With two years to go before the next election, this could make political as well as economic sense. In practice, however, even with generous pay provisions, it may be difficult to avoid agreeing tax concessions as part of the forthcoming pay deal. And there lies a real danger for an economy which is already facing growing inflationary pressures. The review raises once again the question of broadening the tax base in ways that would make economic sense as well as facilitating the transfer of many over-taxed workers from the top 46 per cent marginal tax rate to the 24 per cent band. These proposals include carbon taxes, which our Government has been unwisely opposing at EU level, and road pricing to reduce traffic congestion at peak times. A change of heart on these issues is long overdue.
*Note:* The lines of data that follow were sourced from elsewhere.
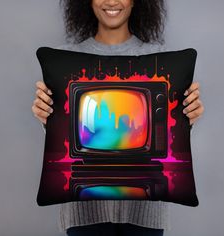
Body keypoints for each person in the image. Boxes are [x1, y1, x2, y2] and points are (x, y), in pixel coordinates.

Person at [31, 0, 204, 235]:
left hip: (146, 214)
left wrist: (188, 117)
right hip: (83, 215)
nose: (112, 1)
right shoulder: (66, 56)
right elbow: (66, 135)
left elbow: (171, 136)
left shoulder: (160, 56)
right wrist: (46, 117)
What this Review provides is a context for policy-formulation. Its suggested allocation of resources between tax cuts, current and capital spending and debt reduction simply provides a starting point for political decision-making by both Government and Opposition. Each party will have its own views as to how best to deploy additional resources, but in planning ahead, the parties would be unwise to try to move outside the parameters here provided, which represent a fair assessment of the scale of resources likely to be available during the years ahead.

This review was produced under certain constraints so far as statistical data is concerned. At the time the work on the review model was completed, the 1998 National Accounts, which are compiled on a new and more comprehensive basis (ESA95) now employed throughout the European Union, were not available to its authors, and in any event are not available far enough back to provide a valid model of the economy. The Review projections were thus based on the older ESA79 basis that was previously employed. And because the new basis is more comprehensive, both the level of GNP today and its growth since 1991 are now known to be significantly higher than in the data available to the ESRI in preparing the Review.

Moreover, a similar problem of lack of earlier data on the ILO method of assessing employment and unemployment, and discontinuity arising from the recent substitution of quarterly for annual Labour Surveys, have also made it necessary for the ESRI to use the earlier Principal Economic Status method, which shows unemployment at a higher level than the ILO method.